I just realized this still existing issue with the GPU Toolkit:
https://forums.ni.com/t5/LabVIEW/CUDA-Matrix-Multiplication-Fails/m-p/3262686/highlight/true#M951836
Since I have LV 32 bit installed on a 64 bit Windows10 OS, along with Cuda 9.0 (which has only 64 bit support), I cannot use the libraries from CUDA (no error shown, but the CUBLAS version comes back as 0.0, indicating LabVIEW cannot handle the x64 Cublas dll). So if the VI you posted does not work (result is an array with zeroes), this explains it. If you use LV 64 bit, CUDA GPU Toolkit should function fine. So sorry, I cannot do the benchmarking yet, first I will need to install LV 64 bit version, when I find more time... (I do not want to follow the "hack" mentioned in the above link, that manually copying 32 bit DLLs from and older CUDA Toolkit version).
10-17-2017 01:13 PM
I installed LV 2017 64bit, now it work fine with CUDA 9.0. I got cuBLAS work fine too.

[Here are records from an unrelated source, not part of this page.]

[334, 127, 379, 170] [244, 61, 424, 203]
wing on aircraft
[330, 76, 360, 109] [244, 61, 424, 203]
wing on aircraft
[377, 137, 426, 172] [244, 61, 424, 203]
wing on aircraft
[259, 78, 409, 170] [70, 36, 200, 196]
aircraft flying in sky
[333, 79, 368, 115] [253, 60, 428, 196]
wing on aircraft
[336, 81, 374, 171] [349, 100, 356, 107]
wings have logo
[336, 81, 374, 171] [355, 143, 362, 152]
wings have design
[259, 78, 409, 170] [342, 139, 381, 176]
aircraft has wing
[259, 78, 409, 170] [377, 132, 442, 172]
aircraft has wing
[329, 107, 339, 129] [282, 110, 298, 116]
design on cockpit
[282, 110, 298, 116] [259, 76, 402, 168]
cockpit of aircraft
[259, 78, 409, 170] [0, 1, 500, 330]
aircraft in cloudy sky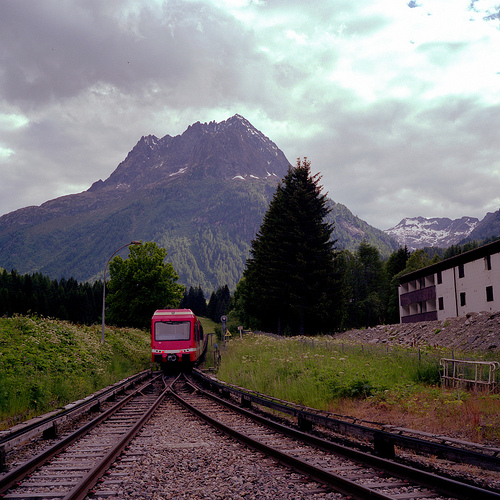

So to recall our discussion, the point is with GPU calcs is that, it takes time to upload/download data to/from the GPU. I just made two simple test VIs, but I am not even close to consider myself a skilled banchmarker, so do not take these values too serious 🙂
So the first snippet just using the CPU. The second the GPU. As you can see, for 100k vectors, the matrix multiplication actually faster using the CPU, if we compare the total operation times. I played with 10M vectors too (100M killed my GPU VI for some reason, overload?), in this case the execution times are in the same range, comparing total execution times.
However, if you can make a smart code which keeps as many operations on the GPU as possible, and you minimize the frequency of data copies between the host and the GPU, you could gain a lot of speed! But all depends on your algorithm...
10-17-2017 02:21 PM
But on the GPU you can (maybe?) use sgl's I you don't require the accuracy. On cpu that is a pain, sine the matrix vi's are all made for dbl's. And since uploading\downloading seems to be the bottleneck, the break even point could be at a much lower number. It's comparing apples with pears, but if speed is important, it might help.
10-17-2017 02:30 PM
wiebe@CARYA wrote:
But on the GPU you can (maybe?) use sgl's I you don't require the accuracy. On cpu that is a pain, sine the matrix vi's are all made for dbl's. And since uploading\downloading seems to be the bottleneck, the break even point could be at a much lower number. It's comparing apples with pears, but if speed is important, it might help.
Yep, actually older GPUs only supported SGL data types. The CUDA VIs support SGLs, the memory up/download and allocation VIs support lots of data types:
The cuBLAS matrix multiplication VI supports matrices with the following data types: SGL, DBL, CSG, CDB.